_What is needed:_ List each Windows-like feature that the text on XRDP says it brings.
━━━ Text extract ━━━
XRDP: It is a popular Linux open source development that brings several Windows-like features, such as the following:
- Two-way clipboard transfer (text, bitmap, file)
- Audio redirection
- Drive redirection (mount local client drives on remote machine)
- RDP transport is encrypted using TLS by default
The following configuration steps can be used on all RPM based Linux distributions, such as Red Hat, Fedora, CentOS, and Oracle Linux. For this tutorial, we will be using “Rocky Linux 8.4 RC1 (https://rockylinux.org) - An alternative Linux to CentOS”. Please note that this distribution is not ready for production use yet, but the method described here is applicable to all other Linux.
Step-by-step guide:
Suppose the hostname of the Linux Server is “RockyLinux01 – 192.168.0.15”. We want to RDP to this server from a Window 10 Desktop.
- Login as root on the Linux Server/Desktop.
━━━ Data listing ━━━
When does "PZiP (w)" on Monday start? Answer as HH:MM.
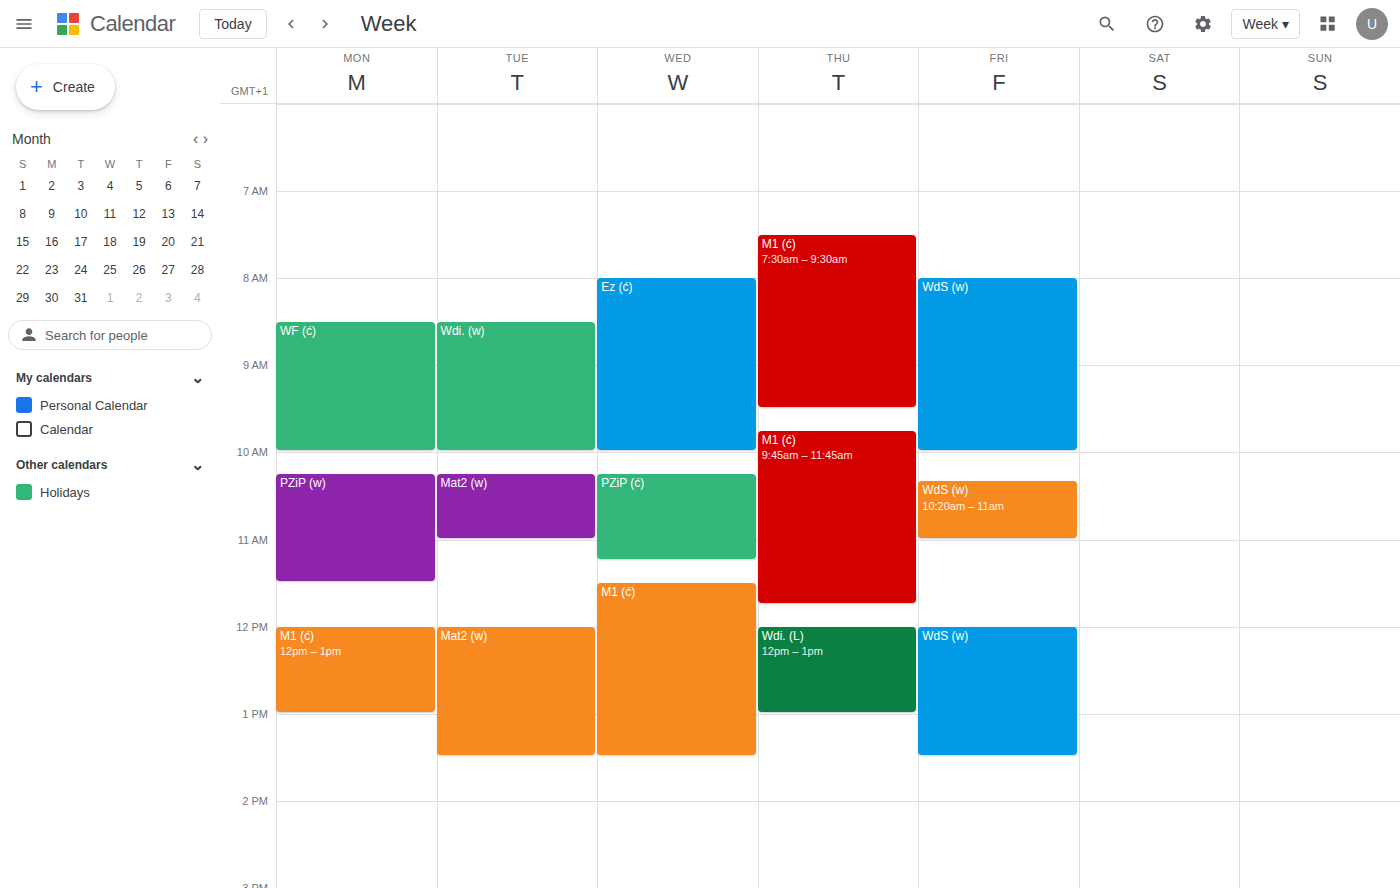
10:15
━━━
━━━ Data listing ━━━
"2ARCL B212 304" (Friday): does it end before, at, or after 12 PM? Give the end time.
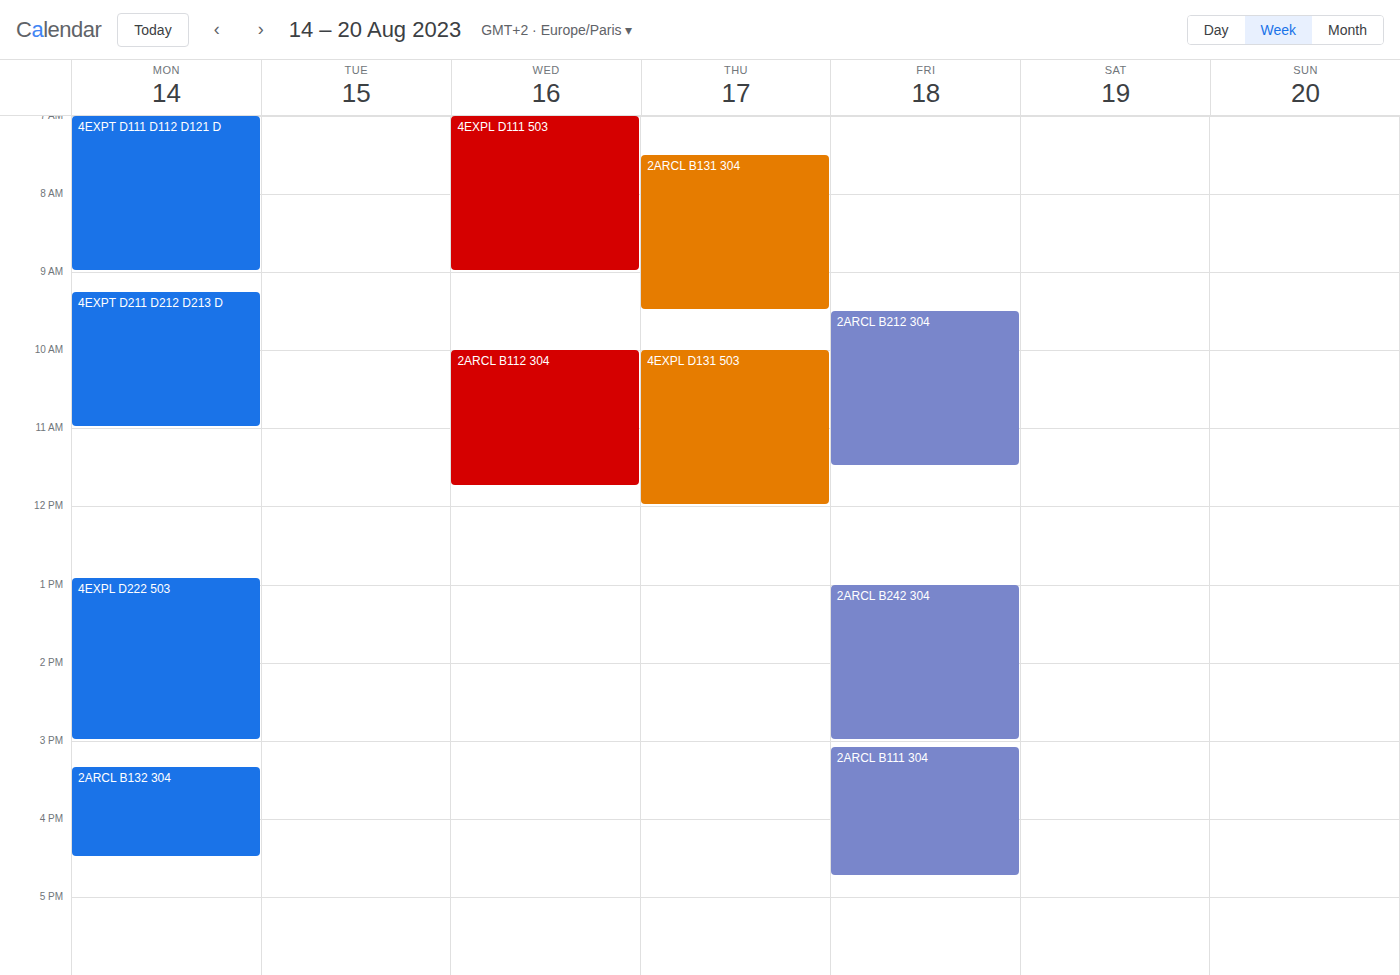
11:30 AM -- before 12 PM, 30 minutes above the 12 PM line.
━━━
_Exercise result:_
- Two-way clipboard transfer (text, bitmap, file)
- Audio redirection
- Drive redirection (mount local client drives on remote machine)
- RDP transport encrypted using TLS by default